======== Input for this task

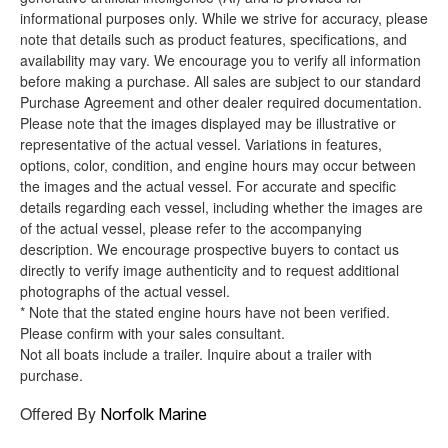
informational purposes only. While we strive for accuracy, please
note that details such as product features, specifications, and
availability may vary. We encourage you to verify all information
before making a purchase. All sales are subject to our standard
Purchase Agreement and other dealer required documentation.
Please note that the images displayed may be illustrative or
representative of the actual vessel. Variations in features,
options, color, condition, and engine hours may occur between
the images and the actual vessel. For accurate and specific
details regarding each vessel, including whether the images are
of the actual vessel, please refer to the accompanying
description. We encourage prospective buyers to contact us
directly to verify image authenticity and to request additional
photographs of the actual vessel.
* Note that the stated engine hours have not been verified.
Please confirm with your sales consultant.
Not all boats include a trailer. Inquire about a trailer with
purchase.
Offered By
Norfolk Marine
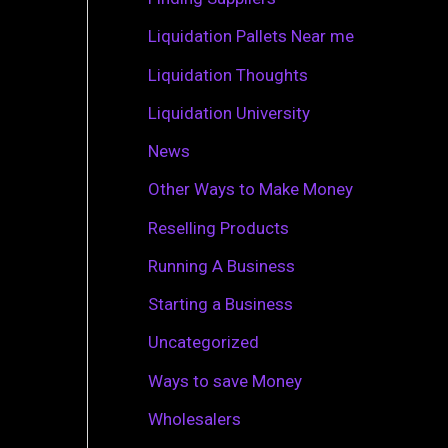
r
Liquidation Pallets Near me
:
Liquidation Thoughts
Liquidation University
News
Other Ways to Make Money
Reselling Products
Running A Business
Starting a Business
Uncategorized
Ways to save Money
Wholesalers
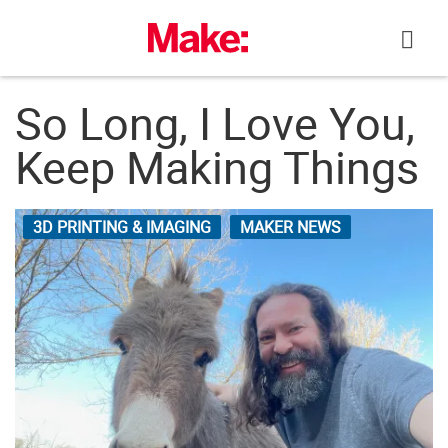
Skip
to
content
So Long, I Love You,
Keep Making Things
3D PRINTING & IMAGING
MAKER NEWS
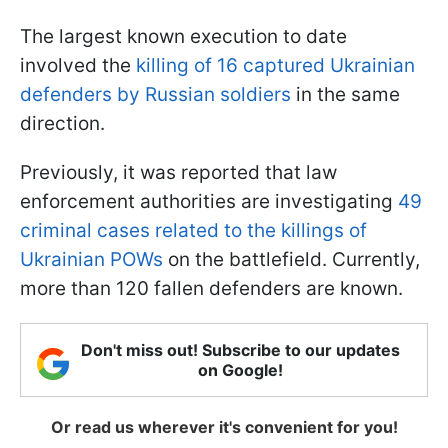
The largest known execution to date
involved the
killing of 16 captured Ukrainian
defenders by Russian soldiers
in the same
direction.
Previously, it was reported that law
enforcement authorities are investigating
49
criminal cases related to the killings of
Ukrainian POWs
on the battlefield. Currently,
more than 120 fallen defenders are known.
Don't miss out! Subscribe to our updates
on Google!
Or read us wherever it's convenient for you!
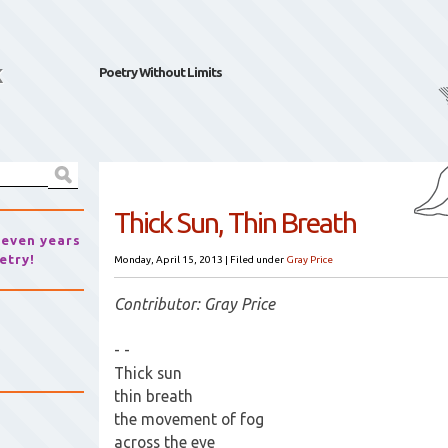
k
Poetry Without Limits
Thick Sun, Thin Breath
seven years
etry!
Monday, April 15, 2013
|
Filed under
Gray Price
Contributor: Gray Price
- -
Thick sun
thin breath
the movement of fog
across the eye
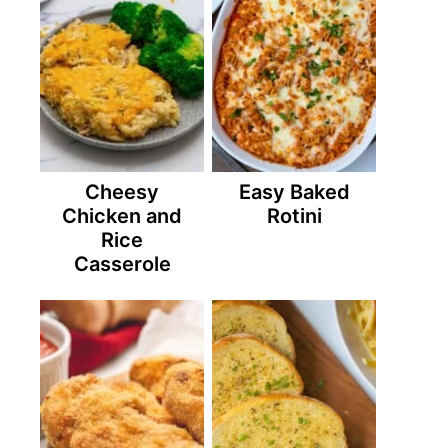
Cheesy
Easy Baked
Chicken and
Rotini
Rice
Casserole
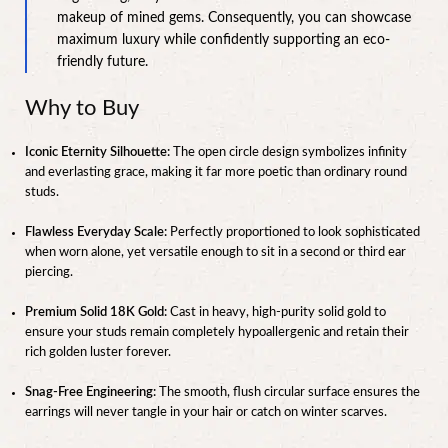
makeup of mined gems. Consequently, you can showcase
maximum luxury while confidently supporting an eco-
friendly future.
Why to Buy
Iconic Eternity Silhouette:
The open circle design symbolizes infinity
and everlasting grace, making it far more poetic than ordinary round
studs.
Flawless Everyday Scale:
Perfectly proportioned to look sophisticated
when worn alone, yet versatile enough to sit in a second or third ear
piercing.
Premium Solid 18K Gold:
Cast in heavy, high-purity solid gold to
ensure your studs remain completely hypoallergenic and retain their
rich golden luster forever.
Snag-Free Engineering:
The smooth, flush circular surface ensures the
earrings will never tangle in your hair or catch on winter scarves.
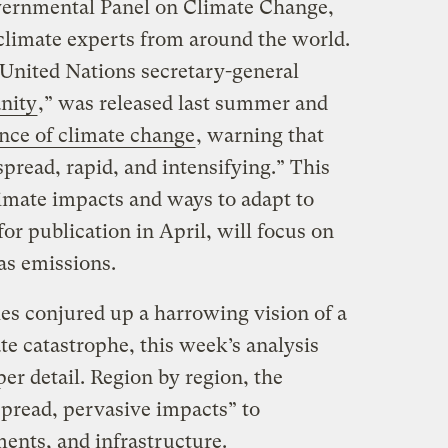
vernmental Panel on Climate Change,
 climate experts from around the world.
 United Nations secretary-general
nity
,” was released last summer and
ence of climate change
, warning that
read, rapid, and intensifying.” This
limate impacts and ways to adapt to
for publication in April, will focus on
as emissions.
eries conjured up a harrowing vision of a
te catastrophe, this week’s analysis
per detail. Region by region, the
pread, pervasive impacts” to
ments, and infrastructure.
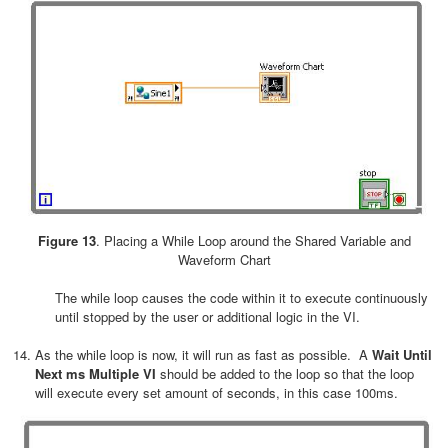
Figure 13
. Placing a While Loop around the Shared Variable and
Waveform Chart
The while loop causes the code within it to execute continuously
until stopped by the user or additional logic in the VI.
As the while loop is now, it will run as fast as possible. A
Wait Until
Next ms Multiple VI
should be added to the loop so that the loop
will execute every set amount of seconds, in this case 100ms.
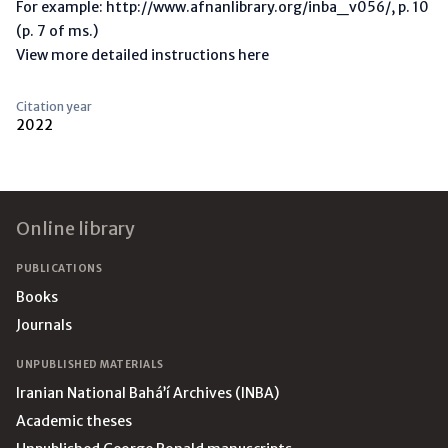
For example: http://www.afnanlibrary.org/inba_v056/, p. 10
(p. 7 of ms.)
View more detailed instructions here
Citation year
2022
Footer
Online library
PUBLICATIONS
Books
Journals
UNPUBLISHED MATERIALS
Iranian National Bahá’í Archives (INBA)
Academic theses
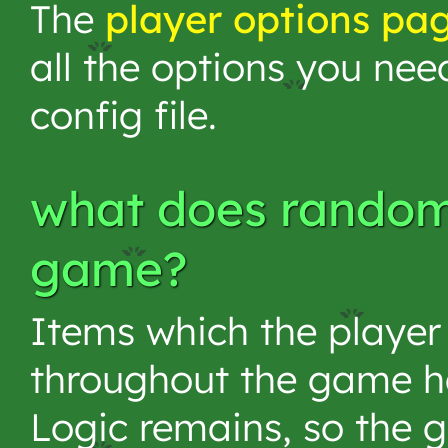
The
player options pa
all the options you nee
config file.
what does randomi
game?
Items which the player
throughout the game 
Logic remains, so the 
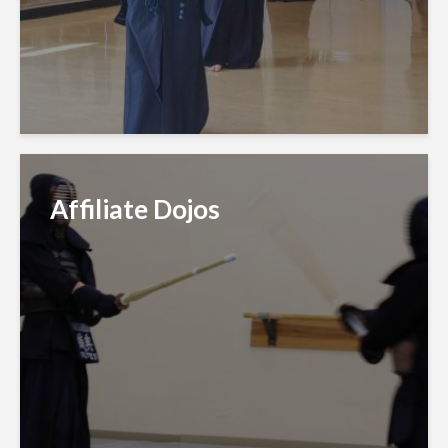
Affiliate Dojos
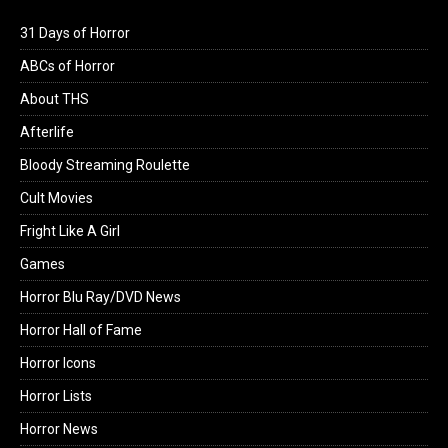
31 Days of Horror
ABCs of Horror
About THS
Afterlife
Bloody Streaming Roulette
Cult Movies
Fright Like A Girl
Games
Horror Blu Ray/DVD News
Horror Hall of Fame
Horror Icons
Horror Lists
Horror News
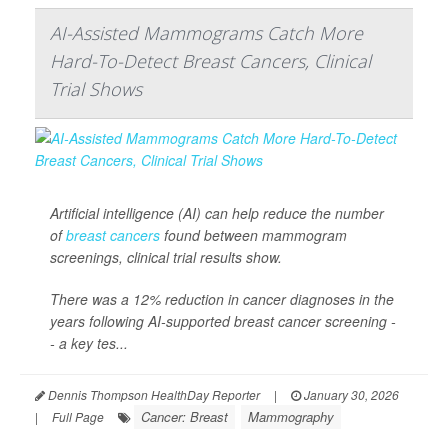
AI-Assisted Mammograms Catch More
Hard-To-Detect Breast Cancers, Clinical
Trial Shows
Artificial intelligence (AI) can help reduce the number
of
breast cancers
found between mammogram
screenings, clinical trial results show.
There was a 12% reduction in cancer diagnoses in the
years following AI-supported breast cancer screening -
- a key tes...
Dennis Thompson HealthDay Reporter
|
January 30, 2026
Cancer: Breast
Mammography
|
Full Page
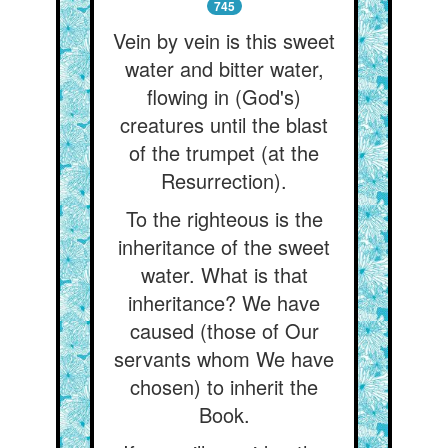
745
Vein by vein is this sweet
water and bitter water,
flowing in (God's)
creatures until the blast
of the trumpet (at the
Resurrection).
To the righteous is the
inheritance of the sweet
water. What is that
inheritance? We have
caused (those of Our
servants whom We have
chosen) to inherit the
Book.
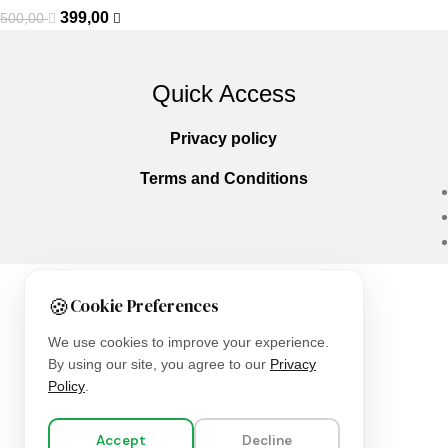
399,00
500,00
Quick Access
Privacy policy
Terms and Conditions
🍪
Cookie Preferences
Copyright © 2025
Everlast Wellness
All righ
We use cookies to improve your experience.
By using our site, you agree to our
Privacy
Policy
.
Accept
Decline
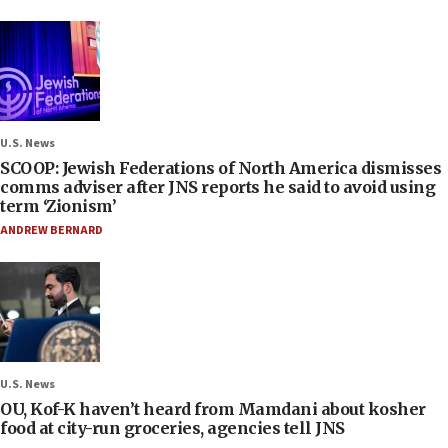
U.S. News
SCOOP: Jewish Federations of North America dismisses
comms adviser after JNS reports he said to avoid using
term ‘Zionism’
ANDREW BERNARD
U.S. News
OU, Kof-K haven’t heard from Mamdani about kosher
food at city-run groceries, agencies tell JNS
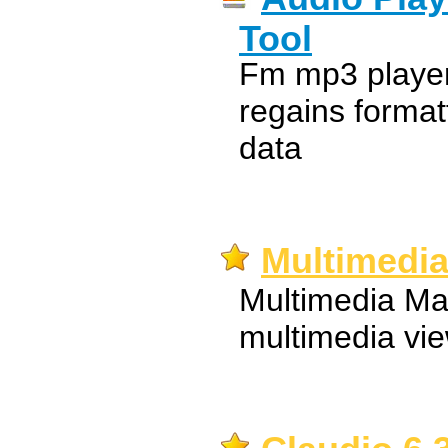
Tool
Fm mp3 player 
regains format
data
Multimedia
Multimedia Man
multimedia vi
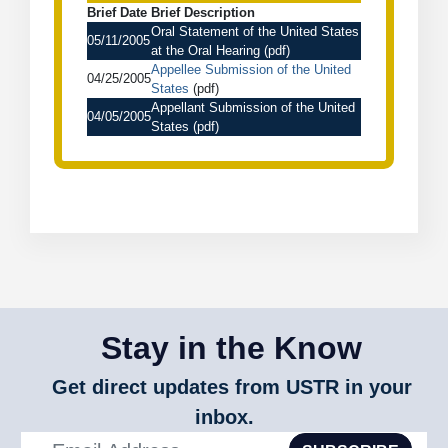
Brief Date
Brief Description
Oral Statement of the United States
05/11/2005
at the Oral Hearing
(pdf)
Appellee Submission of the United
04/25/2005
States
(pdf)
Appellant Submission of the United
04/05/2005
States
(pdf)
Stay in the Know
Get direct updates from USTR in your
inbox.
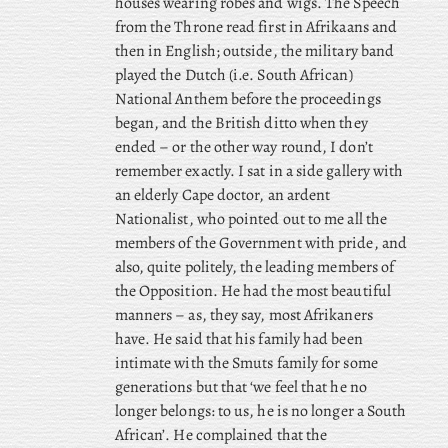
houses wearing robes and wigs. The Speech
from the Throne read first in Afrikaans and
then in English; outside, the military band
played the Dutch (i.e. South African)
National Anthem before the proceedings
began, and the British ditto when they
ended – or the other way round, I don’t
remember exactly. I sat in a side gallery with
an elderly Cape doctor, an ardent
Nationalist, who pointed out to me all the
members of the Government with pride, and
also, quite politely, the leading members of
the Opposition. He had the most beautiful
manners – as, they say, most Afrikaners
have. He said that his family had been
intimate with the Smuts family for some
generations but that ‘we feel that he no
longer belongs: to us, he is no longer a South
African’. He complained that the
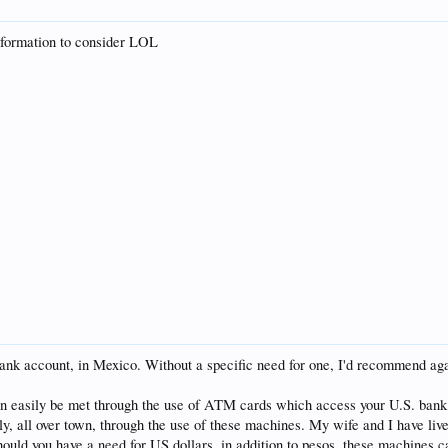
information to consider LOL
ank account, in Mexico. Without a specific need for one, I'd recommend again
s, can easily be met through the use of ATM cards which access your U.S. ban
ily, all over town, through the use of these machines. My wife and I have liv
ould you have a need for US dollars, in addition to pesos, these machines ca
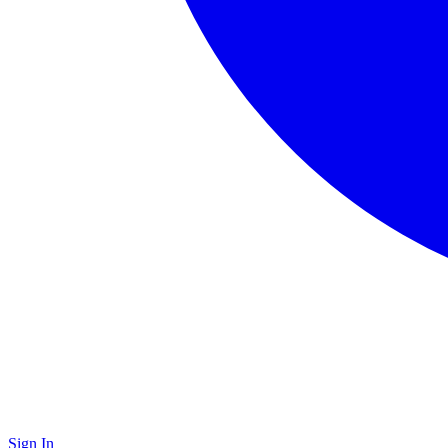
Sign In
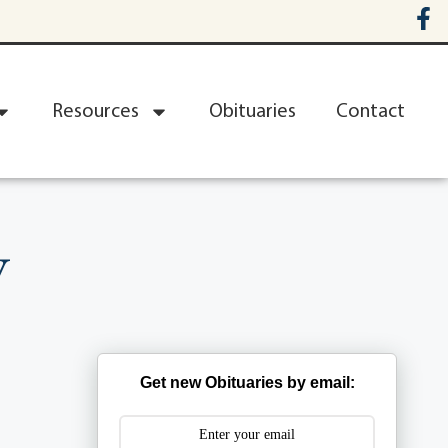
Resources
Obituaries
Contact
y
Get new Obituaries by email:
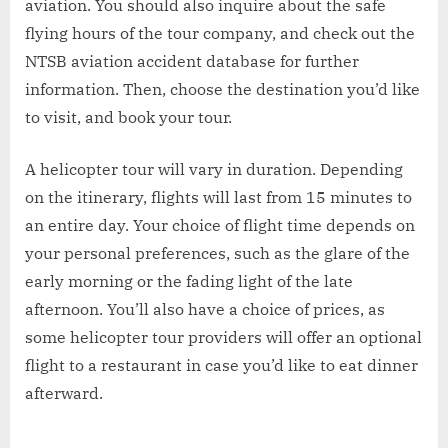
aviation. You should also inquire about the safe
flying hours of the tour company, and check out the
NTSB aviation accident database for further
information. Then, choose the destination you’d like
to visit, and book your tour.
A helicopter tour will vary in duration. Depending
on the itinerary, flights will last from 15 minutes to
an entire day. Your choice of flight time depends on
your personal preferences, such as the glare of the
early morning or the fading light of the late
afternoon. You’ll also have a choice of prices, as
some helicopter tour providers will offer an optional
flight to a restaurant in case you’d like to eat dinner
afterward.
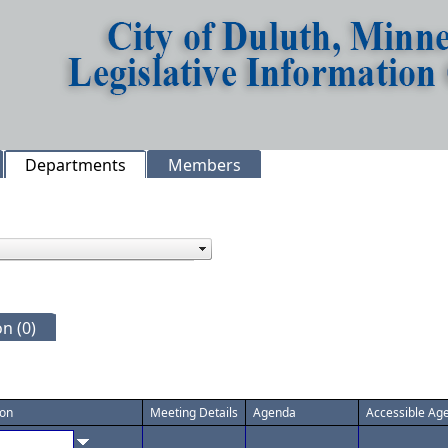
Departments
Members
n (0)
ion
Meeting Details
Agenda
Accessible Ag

================

*What you need to do:* Range to copy from the records above: the line containing "There was a" to the line containing "creatures until the blast", both included. Output those lines exactly and only those, skipping pictures.

*Your response:*
There was a 12% reduction in cancer diagnoses in the
years following AI-supported breast cancer screening -
- a key tes...
Dennis Thompson HealthDay Reporter
|
January 30, 2026
Cancer: Breast
Mammography
|
Full Page
745
Vein by vein is this sweet
water and bitter water,
flowing in (God's)
creatures until the blast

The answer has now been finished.